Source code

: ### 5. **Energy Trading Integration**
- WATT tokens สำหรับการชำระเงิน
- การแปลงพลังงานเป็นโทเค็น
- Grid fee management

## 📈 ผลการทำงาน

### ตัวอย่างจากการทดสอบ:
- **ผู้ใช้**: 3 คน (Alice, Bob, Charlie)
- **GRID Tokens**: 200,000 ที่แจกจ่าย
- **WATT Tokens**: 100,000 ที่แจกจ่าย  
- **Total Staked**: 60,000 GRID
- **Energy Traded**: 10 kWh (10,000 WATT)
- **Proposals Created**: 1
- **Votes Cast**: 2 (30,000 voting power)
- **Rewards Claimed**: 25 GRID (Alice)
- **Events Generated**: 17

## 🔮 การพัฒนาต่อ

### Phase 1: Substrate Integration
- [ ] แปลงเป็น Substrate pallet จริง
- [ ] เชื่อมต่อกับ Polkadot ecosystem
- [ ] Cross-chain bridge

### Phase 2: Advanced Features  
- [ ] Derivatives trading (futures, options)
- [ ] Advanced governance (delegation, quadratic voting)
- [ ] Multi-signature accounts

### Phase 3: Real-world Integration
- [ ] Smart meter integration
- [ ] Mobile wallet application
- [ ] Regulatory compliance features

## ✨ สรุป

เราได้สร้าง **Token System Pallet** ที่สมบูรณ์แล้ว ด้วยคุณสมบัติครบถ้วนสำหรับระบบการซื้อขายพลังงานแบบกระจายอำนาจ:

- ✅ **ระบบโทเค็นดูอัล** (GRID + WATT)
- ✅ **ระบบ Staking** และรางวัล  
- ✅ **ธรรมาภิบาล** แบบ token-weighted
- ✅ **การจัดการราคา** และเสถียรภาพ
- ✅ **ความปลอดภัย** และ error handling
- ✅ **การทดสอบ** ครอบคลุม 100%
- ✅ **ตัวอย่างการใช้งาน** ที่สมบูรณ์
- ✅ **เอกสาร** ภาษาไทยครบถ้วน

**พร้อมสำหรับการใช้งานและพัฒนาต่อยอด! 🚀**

* Exercise:
Reproduce the entries from the line containing "## 🔮 การพัฒนาต่อ" up to and including the line containing "เราได้สร้าง **Token System", swapping "Phase" for "Stage" and leaving everything else unchanged. Give those lines only.

* Response to the task:
## 🔮 การพัฒนาต่อ

### Stage 1: Substrate Integration
- [ ] แปลงเป็น Substrate pallet จริง
- [ ] เชื่อมต่อกับ Polkadot ecosystem
- [ ] Cross-chain bridge

### Stage 2: Advanced Features  
- [ ] Derivatives trading (futures, options)
- [ ] Advanced governance (delegation, quadratic voting)
- [ ] Multi-signature accounts

### Stage 3: Real-world Integration
- [ ] Smart meter integration
- [ ] Mobile wallet application
- [ ] Regulatory compliance features

## ✨ สรุป

เราได้สร้าง **Token System Pallet** ที่สมบูรณ์แล้ว ด้วยคุณสมบัติครบถ้วนสำหรับระบบการซื้อขายพลังงานแบบกระจายอำนาจ:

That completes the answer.